О Господи, если бы только он погиб где-нибудь смертью героя, чтобы она могла наконец обрести покой. И это было бы самое лучшее наследство, какое он только мог бы оставить своим дочерям.

«Так вот почему Дези наконец вернулась домой! Не потому, что она больна или устала, измотанная своей жизнью с ним, но только потому, что он оставил ее».

Мари стала читать дальше. Рори не знал, когда его отправят на фронт. («На фронт!» Эти слова он заимствовал из дешевых картин, в которых снимался.) Однако ему известно, что его отправят в Европу и он будет проездом в Нью-Йорке перед отплытием за океан. Он надеется, что это даст ему возможность увидеть своих маленьких девочек, возможно, в последний раз в своей жизни.

«Ну нет, Рори Девлин! Твои театральные штучки больше на меня не действуют!»

Она отбросила в сторону браслеты и медальоны, отвергнув их, как отвергала просьбу Рори увидеть девочек. Она не предоставит ему возможность предать их так же, как он предал ее. Она не допустит его вмешательства в их жизнь.

Она никому больше не позволит вторгаться в свою жизнь — ни maman, ни Джулиану, ни Дези. Все они лишь призраки. Для нее реальны только Стонингем-Мэнор, крошка Эдвард, Кики и Анджела.
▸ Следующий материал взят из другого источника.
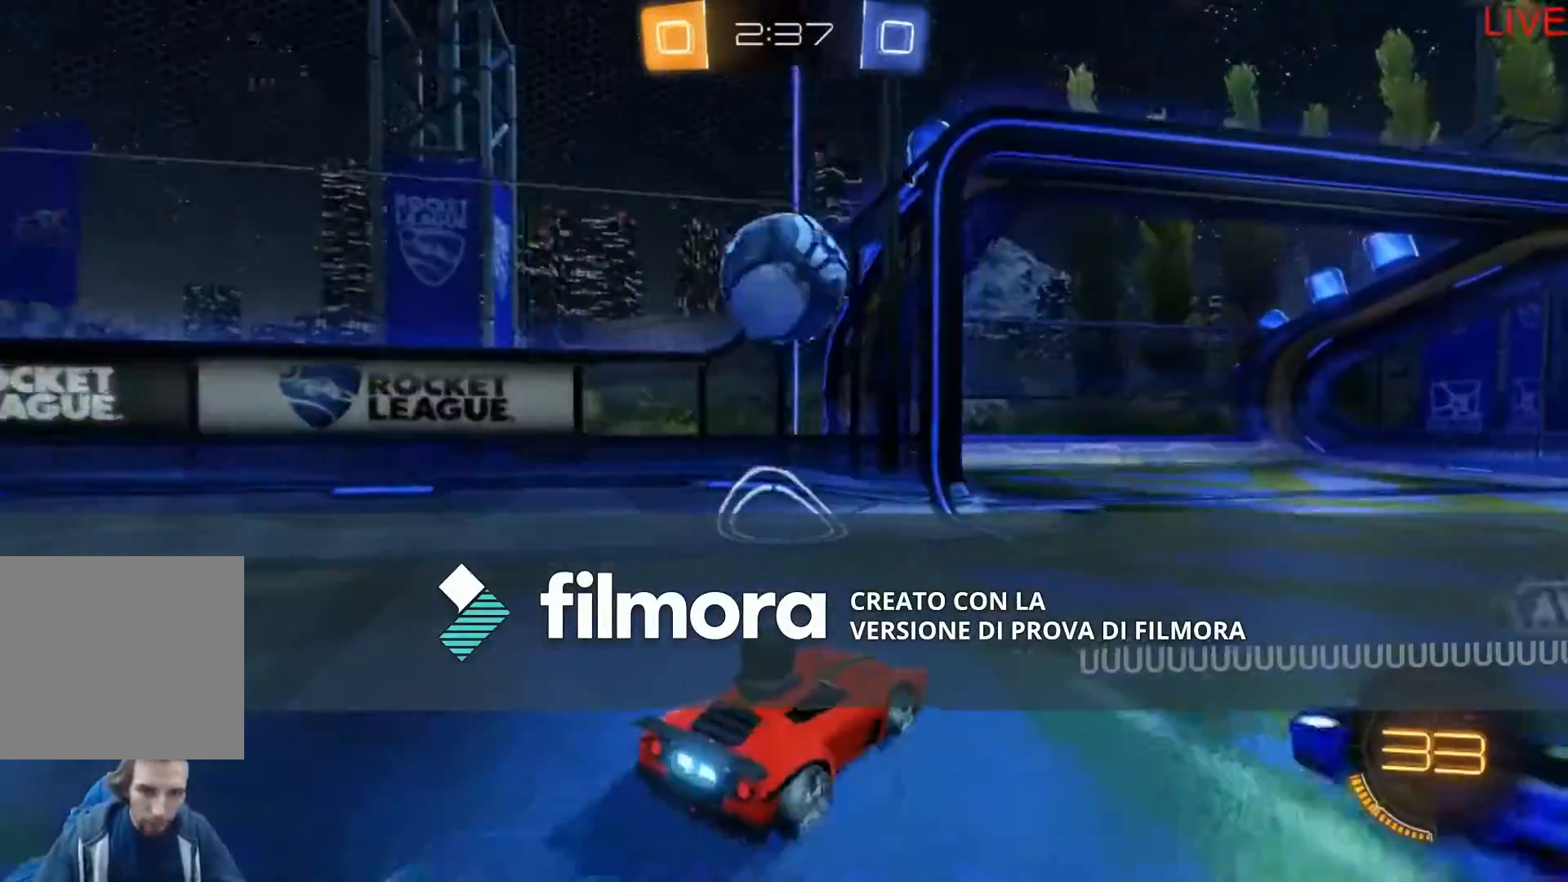
Gameplay with a controller (Xbox layout); each line is a JSON object with the inputs held at the frame after it. "events" lists button and stick changes between this image and that frame as [ms after this image, input, new state], when the widget could be followed in between. Not read: L3 R3 SELECT START.
{"buttons": ["R2"], "left_stick": "up-left", "right_stick": "center", "events": [[100, "A", "down"], [100, "left_stick", "up-left"], [267, "A", "up"], [300, "A", "down"], [467, "A", "up"]]}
«Так что, Рори Девлин, отправляйся на войну и умри там смертью героя. Это самое лучшее, что ты можешь сделать для своих дочерей… И для меня».

 

6

Мари читала постоянную колонку Биби Тайлер:

«Голливуд, март, 1943

Рори Девлин, любимец зрителей и один из самых храбрых граждан Фильмландии, добровольно записавшийся на военную службу сразу после нападения на Перл-Харбор, вернулся домой после нескольких месяцев пребывания в госпитале. Рори, чертовски красивому парню, не повезло при высадке в Северной Африке в ноябре прошлого года. Оказавшись среди первых наших парней, высадившихся на чужой берег, Рори был ранен гранатой, которая разорвалась в нескольких футах от того места, где он руководил подразделением специальной службы, снимавшей эту высадку. Великолепный Рори, широко известный по созданным им образам многих крутых парней, сейчас снова в Голливуде и готов предстать перед камерой, хотя еще не совсем оправился от ранения в правую ногу. На церемонии, состоявшейся на его старой студии, Рори была вручена медаль «Пурпурное сердце».
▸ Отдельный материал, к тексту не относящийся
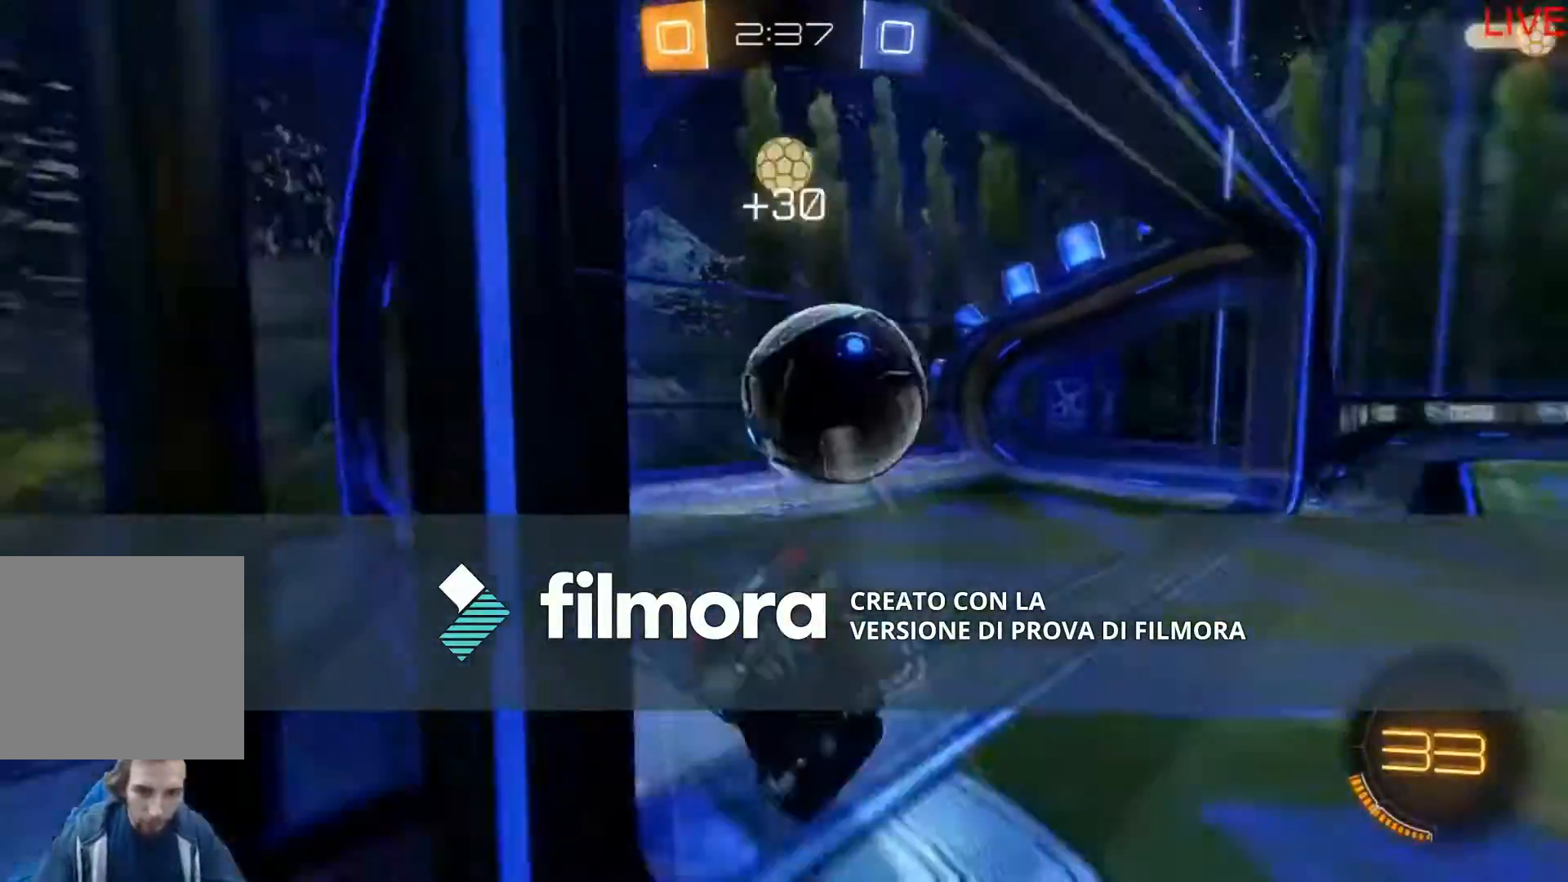
{"buttons": [], "left_stick": "center", "right_stick": "center", "events": [[66, "left_stick", "up"], [300, "left_stick", "center"], [467, "R2", "up"]]}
Мы знаем, что все наши читатели присоединятся к пожеланию Рори скорого выздоровления и скажут ему «спасибо» от всего сердца. А теперь, если вы хотите послать Рори свои собственные пожелания, пожалуйста, направляйте их другу Рори — Биби Тайлер в вашем распоряжении, — и я с гордостью перешлю их Рори Девлину, одному из лучших в Экранландии».
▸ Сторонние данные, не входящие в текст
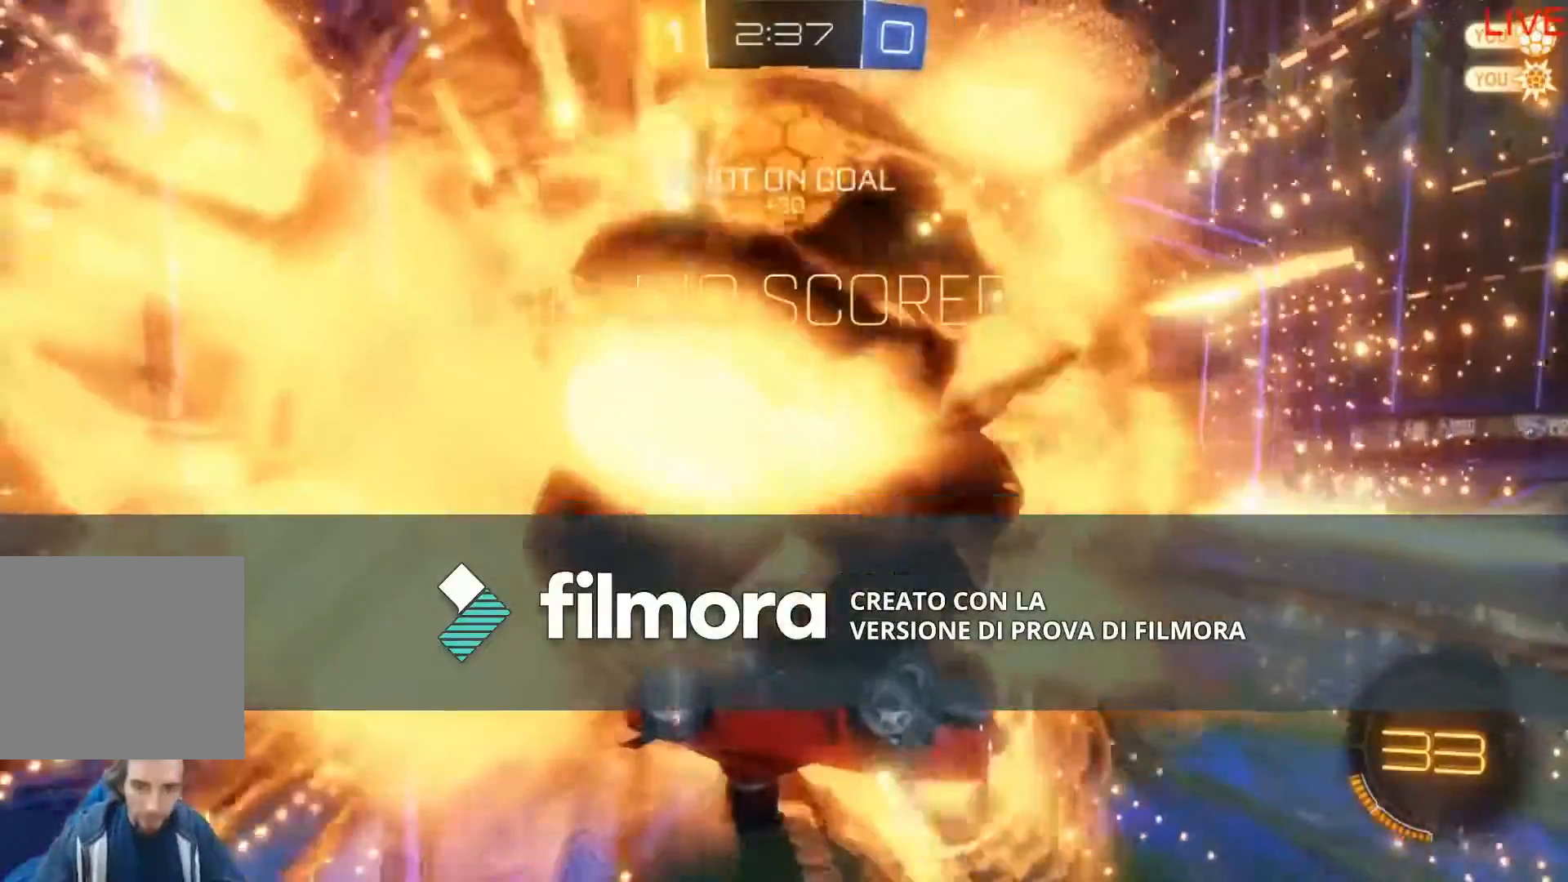
{"buttons": [], "left_stick": "center", "right_stick": "center", "events": [[167, "L2", "down"], [300, "L2", "up"]]}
Сама не зная почему, Мари всхлипнула. Черт бы его побрал! Он даже не смог стать настоящим героем войны…

Негодяй!

* * *

Рори отослал «Пурпурное сердце» своим дочерям. У Мари не оставалось иного выбора, как отдать им медаль. Анджела горько плакала о своем папе, который был ранен, сражаясь за их страну, в то время как Кики бережно убрала медаль в свой ящик, под одежду. В конце концов, она была старшей папиной дочерью. Значит, она должна хранить эту награду для них обеих.

* * *

Немного спустя из Голливуда просочились и другие сообщения. Рори оказался выброшенным на берег, ролей для него не было. С одной стороны, у него осталась легкая хромота на правую ногу. Но что было хуже всего, режиссеры находили теперь, что у него «старомодная внешность», вроде как у куколок, украшающих свадебный торт. Гангстерские фильмы не снимались, только военные, но даже его полученное на войне увечье не могло сослужить ему службу. Он явно не обладал внешностью «паренька-соседа», который отправился защищать отечество ради маминого яблочного пирога. Не мог он играть ни противных япошек, ни эсэсовцев. Внешность Девлина более подходила для эпохи первой мировой войны, нежели второй.

Последнее, что прослышала Мари, — Рори сожительствует с престарелой звездой, которая проводила время за просмотром собственных старых фильмов. Глядя на экран, она жевала конфеты и теребила сальные белесые завитые волосы жирными, в кольцах, пальцами. По слухам, когда палец у нее становился слишком толстым для кольца, она звала кого-нибудь, чтобы снять его.

Самое печальное в этой истории заключалось в том, что Рори Девлин был всего лишь третьим в ménage à trois, младшим третьим. Первым номером был черный шофер, который, помимо прочих обязанностей по дому, управлял «роллс-ройсом» хозяйки в ее редких поездках.

«Sic transit gloria».

Мари слегла в постель на четыре дня, на это время домашняя прислуга получила приказ не беспокоить ее.